脳とコンピュータとワーキングメモリ

ここで脳力と記憶力の関係について、パソコンやスマホと比較しつつ考えてみましょう。(あまり興味のないという方は次の表の前後を読み飛ばしてください) 

パソコンやスマホには、メモリ機能を受け持つパーツが何種類か内蔵されていて、大きく次のように3つに分類できます。

コンピュータのパーツの表
MeIC脳とパソコン、スマホの関連

パソコンやスマホのスペック表には「メモリ」という項目がありますが、普通それは②のメインメモリのことです。パソコンの場合、①②はスペースに余裕があれば後で増設できます。

③キャッシュメモリは独立したパーツではなく、CPUに内蔵されている超高速のメモリです。それゆえメモリというよりCPUそのものの機能であるといったほうがいいかもしれません。ちなみにCPUはパソコンやスマホの中で情報処理の中枢を担う最も重要なパーツです。

脳内のワーキングメモリは、機能的にはこのキャッシュメモリとメインメモリに相当すると考えられます。
何か思考している時、脳内では言葉やイメージ、過去の記憶、感情、クオリアなどが絶え間なく明滅し行き交っています。その情報を瞬間的に保持し、脳の情報処理中枢(つまりCPU)の要請に応じて出し入れする機能がワーキングメモリです。
たとえば音楽を聴いている時、その瞬間に聴こえているのはたった一つの音ですが、私たちはそれを曲の流れとして感じます。それは、それまでの「曲の流れ」がワーキングメモリ内に保存されることで可能となります。もちろん読書や会話が成立するのも、その言葉の流れを保持しているワーキングメモリの働きがあってこそのことです。

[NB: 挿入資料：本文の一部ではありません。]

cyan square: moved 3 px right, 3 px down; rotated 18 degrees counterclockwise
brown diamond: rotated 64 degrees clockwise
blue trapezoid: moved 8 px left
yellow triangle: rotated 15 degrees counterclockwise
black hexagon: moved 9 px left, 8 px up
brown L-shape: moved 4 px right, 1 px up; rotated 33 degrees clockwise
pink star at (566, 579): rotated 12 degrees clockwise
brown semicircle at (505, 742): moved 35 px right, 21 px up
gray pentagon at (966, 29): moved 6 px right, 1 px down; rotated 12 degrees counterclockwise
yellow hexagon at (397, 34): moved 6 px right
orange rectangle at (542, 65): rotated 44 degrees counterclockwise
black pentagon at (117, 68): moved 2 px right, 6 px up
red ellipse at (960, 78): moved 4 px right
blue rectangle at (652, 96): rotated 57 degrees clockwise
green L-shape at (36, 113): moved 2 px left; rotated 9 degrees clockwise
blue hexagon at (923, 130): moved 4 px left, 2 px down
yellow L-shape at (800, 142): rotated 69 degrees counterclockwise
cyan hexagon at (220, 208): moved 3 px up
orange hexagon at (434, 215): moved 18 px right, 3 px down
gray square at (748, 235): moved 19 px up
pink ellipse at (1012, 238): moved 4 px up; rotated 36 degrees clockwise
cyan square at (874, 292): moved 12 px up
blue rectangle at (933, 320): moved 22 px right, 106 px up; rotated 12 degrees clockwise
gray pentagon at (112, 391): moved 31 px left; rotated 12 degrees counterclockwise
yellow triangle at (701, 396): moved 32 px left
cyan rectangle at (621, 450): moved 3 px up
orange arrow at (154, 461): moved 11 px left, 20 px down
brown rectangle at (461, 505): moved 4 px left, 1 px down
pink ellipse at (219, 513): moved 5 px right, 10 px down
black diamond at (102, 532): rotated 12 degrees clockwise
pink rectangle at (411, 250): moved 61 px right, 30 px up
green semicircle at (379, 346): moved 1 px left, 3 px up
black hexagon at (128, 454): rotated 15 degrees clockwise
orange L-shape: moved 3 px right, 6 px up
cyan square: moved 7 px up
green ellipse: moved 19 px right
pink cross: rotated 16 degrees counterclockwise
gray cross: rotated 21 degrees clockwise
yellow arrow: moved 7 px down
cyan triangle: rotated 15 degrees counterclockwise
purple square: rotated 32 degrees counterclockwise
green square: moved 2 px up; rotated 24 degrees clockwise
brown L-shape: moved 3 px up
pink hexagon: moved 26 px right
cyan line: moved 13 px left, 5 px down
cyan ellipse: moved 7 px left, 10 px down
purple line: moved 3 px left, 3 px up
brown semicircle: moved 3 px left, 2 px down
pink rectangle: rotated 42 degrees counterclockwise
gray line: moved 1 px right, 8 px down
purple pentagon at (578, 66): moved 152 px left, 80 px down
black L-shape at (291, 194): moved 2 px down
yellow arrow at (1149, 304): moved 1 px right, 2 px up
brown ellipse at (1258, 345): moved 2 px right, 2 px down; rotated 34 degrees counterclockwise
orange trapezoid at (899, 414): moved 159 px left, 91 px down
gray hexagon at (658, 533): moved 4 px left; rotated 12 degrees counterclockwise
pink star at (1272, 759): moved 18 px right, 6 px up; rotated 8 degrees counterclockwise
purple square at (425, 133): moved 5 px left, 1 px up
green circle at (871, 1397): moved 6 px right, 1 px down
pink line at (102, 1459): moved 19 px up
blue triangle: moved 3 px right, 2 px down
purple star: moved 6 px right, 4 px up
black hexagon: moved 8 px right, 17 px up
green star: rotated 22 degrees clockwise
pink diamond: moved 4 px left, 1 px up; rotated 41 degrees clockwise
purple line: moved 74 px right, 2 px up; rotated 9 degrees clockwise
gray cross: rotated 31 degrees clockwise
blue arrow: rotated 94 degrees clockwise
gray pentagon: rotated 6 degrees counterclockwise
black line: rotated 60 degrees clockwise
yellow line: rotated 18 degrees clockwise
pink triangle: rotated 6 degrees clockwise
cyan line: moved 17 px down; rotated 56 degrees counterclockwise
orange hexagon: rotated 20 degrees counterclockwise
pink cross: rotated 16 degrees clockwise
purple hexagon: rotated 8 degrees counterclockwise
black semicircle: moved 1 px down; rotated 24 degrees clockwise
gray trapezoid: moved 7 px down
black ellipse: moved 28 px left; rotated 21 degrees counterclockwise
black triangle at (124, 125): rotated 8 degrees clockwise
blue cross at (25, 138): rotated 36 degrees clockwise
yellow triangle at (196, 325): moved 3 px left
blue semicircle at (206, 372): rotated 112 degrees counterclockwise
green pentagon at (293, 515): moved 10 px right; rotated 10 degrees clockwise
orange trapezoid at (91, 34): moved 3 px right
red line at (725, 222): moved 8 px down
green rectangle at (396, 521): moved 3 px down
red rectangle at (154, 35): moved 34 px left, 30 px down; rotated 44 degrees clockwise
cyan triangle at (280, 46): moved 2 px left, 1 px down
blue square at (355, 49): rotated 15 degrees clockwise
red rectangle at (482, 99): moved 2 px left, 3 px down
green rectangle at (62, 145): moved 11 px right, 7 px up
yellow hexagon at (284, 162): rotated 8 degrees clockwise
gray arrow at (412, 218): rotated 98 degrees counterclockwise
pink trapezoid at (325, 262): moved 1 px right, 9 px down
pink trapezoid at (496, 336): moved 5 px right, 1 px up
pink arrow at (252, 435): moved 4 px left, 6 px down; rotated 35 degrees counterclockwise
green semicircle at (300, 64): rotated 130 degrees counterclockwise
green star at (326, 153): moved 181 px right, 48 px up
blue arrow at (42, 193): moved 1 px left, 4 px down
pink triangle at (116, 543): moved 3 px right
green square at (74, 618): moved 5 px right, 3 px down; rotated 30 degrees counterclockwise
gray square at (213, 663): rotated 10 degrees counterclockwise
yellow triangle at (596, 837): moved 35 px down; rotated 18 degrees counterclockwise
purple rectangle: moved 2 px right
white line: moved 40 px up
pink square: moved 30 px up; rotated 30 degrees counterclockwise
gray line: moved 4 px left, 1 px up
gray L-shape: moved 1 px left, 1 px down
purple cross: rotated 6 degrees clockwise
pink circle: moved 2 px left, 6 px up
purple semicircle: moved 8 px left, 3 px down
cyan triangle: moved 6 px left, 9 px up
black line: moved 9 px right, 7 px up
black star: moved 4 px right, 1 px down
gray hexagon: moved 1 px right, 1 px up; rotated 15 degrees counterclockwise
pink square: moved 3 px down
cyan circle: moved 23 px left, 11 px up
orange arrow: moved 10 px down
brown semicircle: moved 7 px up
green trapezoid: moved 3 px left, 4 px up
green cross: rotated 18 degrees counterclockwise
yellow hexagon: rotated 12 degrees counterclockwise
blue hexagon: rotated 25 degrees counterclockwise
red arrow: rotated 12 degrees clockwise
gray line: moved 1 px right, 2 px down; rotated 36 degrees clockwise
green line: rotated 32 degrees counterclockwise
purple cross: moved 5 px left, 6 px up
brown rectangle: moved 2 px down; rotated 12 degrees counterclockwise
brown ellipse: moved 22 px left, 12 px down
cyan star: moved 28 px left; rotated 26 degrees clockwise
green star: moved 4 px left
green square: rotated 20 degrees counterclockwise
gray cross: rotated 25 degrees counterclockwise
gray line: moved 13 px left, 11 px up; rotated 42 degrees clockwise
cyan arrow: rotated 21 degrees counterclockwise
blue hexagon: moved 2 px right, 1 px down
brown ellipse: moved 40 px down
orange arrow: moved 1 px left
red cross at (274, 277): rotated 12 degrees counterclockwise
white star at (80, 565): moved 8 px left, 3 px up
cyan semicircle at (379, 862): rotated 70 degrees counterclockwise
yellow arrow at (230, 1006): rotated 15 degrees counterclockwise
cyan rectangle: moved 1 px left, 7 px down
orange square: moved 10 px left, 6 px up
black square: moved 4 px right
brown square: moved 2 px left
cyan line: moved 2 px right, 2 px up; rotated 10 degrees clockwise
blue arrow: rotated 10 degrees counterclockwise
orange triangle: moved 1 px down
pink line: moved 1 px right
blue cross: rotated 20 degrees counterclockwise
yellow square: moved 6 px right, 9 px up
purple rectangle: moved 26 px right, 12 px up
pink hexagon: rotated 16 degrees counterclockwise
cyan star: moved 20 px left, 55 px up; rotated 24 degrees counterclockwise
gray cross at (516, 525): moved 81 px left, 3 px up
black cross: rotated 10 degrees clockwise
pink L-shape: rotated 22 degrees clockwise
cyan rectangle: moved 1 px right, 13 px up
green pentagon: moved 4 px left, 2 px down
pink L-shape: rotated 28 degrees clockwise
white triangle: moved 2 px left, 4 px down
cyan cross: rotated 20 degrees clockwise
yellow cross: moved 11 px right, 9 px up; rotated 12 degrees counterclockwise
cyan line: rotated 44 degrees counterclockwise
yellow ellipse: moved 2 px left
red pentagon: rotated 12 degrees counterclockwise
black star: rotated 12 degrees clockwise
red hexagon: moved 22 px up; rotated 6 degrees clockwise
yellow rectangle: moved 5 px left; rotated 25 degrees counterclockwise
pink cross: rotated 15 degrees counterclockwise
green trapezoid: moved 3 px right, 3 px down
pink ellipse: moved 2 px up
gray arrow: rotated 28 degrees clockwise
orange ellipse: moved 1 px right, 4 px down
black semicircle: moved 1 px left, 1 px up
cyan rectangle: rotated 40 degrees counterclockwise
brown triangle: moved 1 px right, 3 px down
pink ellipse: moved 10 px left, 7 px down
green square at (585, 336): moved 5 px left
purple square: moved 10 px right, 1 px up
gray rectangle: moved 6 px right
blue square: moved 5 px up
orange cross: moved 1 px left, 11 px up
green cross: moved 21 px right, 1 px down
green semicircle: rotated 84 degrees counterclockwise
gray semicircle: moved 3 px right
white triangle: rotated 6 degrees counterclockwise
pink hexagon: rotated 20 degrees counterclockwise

ワーキングメモリをはじめ記憶力全般が私たちの生活においてとても大切であるように、パソコンやスマホにおいても①~③まですべてのメモリがそれぞれ重要な役割を担っています。
HDDやSSDには、OS(基本ソフト)をはじめ各種アプリケーションソフトや自分で作った大切なデータが保存されています。
メインメモリの性能(容量とスピード)は、同時にたくさんのアプリを立ち上げるなど作業効率を高めることに貢献します。またCPUは必要なデータをHDDやSSDからメインメモリに呼び出して作業するため、これがないとそもそも起動しません。
キャッシュメモリがCPU内部の機能であるように、ワーキングメモリも、記憶力というより思考力や分析力など、脳の情報処理能力そのものであるといえるでしょう。